Экспансия – II - Юлиан Семенов
Шрифт:
Интервал:
Закладка:
«Даль — это память России, — сказал однажды отец. — Если Пушкин — неосуществленная Россия, опережающая проекция мечты на невозможность тогдашней реальности, то Владимир Даль — кладовая, которая еще не разобрана потомками. Если тебе станет трудно и ты захочешь найти ответ на мучающий тебя вопрос — не пустяшный какой, мы все страдаем оттого, что маемся из-за пустяков, тратим на них время и нервы, — возьми „Толковый словарь русского языка“ и погрузись в него, сын, это — очищение и надежда».
Именно отец и спросил его: «Знаешь, что такое надежда?»
— А как же, — удивленно, несколько даже обескураженно ответил тогда Всеволод, — это если веришь в то, что сбудется.

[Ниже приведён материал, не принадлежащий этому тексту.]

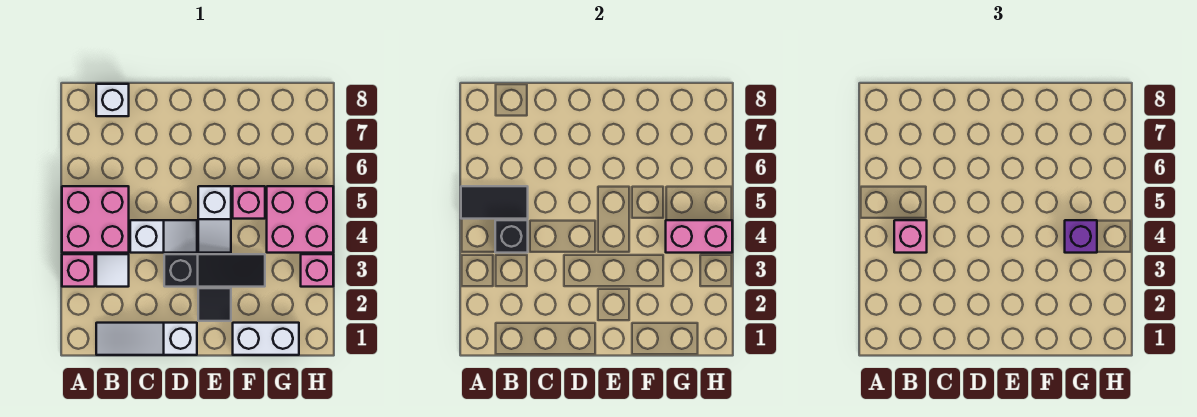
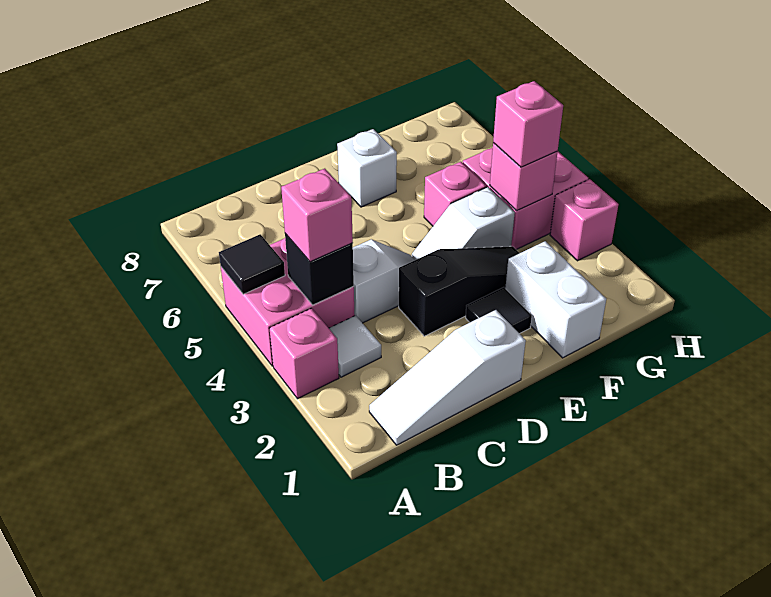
black 1x2 tile [461,186,528,219] -> black 1x1 tile [219,234,285,294]
white 1x1 brick [96,84,129,116] -> white 1x1 brick moved to [337,129,397,207]
white 1x2 slope [198,186,231,253] -> white 1x2 slope turned to [412,187,515,260]
white 1x2 brick [233,323,299,355] -> white 1x2 brick turned to [505,241,606,358]
pink 1x2 brick [666,220,732,253] -> pink 1x1 brick [490,143,557,211]
purple 1x1 brick [1065,220,1097,253] -> pink 1x1 brick [493,81,563,167]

Отец улыбнулся и, покачав своей красивой седовласой головой, ответил:
— Надежда, точнее говоря «надеяться», означает частицу «авось», выраженную глаголом. Впрочем, так же абсолютны и другие толкования Даля: «считать исполнение своего желания вероятным», «опора», «приют», «отсутствие отчаянья», «призыванье желаемого», «вера в помощь»… Только с одним понятием в трактовке Даля я не могу согласиться.
— С каким? — спросил тогда Всеволод.
— Возьми второй том и открой двести семнадцатую страницу.
Всеволод достал толстый том вольфовского издания и прочитал:
— «Культура… Обработка и уход, возделывание, возделка; образование умственное и нравственное; говорят даже „культивировать“ вместо „обрабатывать, образовывать“»…
— Тебя все устраивает в этом объяснении?
— Да, — ответил Всеволод.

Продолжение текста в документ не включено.